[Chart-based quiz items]
########################################
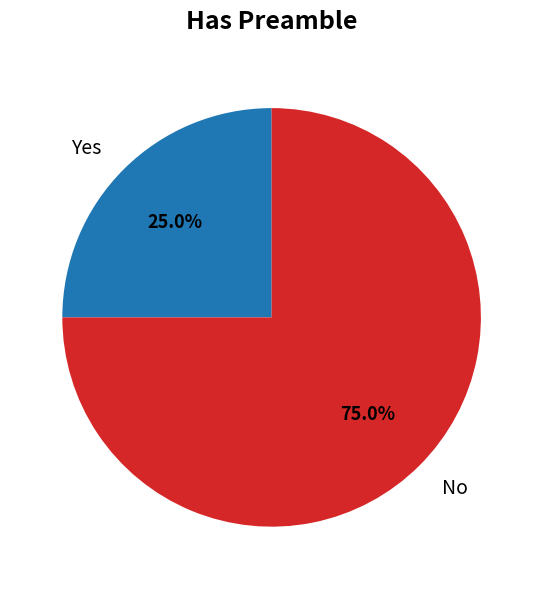

What percentage is the No slice, to the nearest percent?

75%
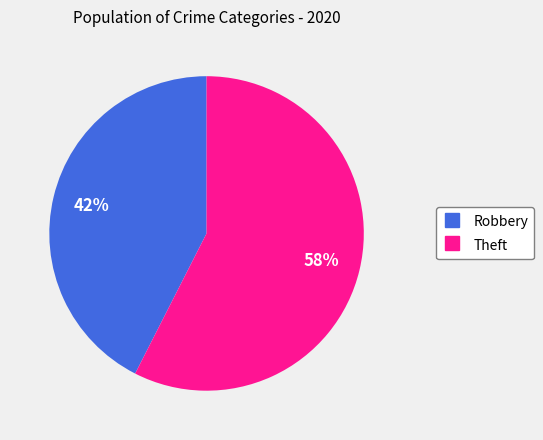

To the nearest percent, what is the combined percentage of Theft and Robbery?

100%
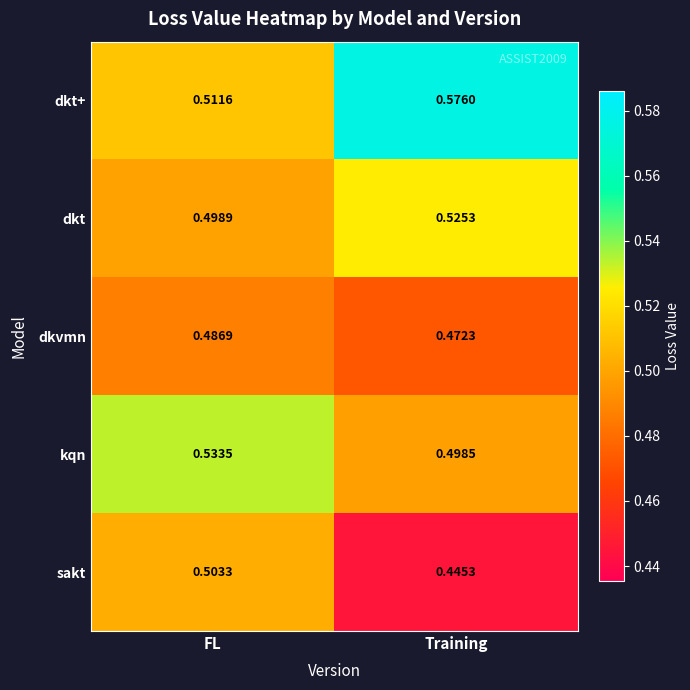

How many categories are shown in the chart?

2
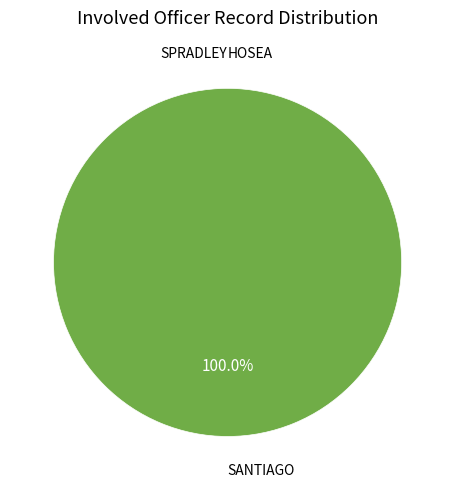

Which category has the biggest portion of the pie?

SANTIAGO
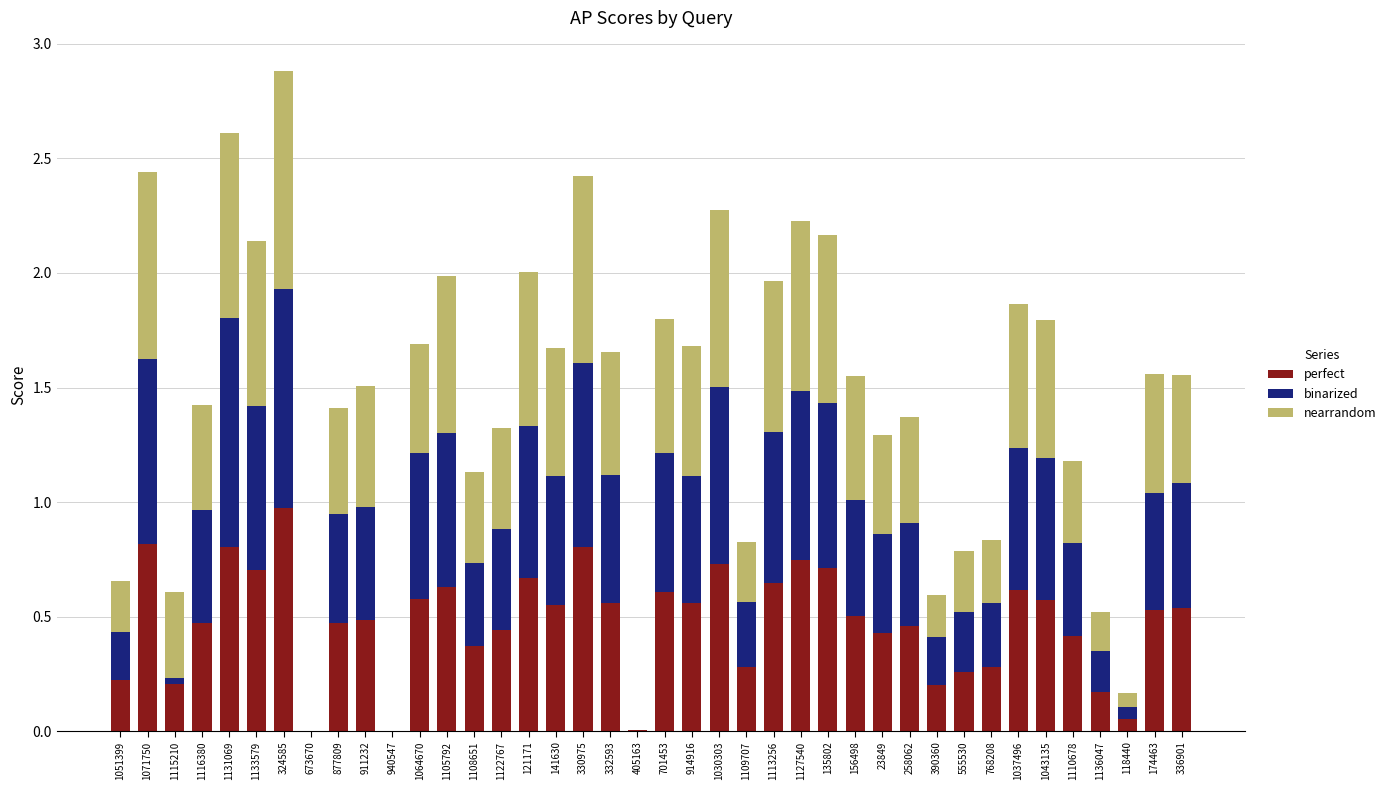

At which label does perfect reach its peak?

324585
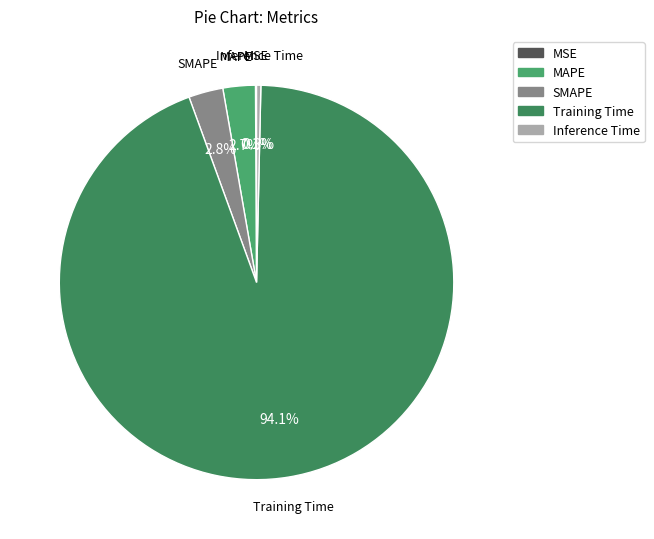

Between Inference Time and SMAPE, which is larger?

SMAPE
########################################
WORK ORDER —
Reproduce verbatim everything from the line containing "At which label does perfect reach its peak?" down to the end of the records, including both ends, and leave out the pictures.

REPLY —
At which label does perfect reach its peak?

324585

Between Inference Time and SMAPE, which is larger?

SMAPE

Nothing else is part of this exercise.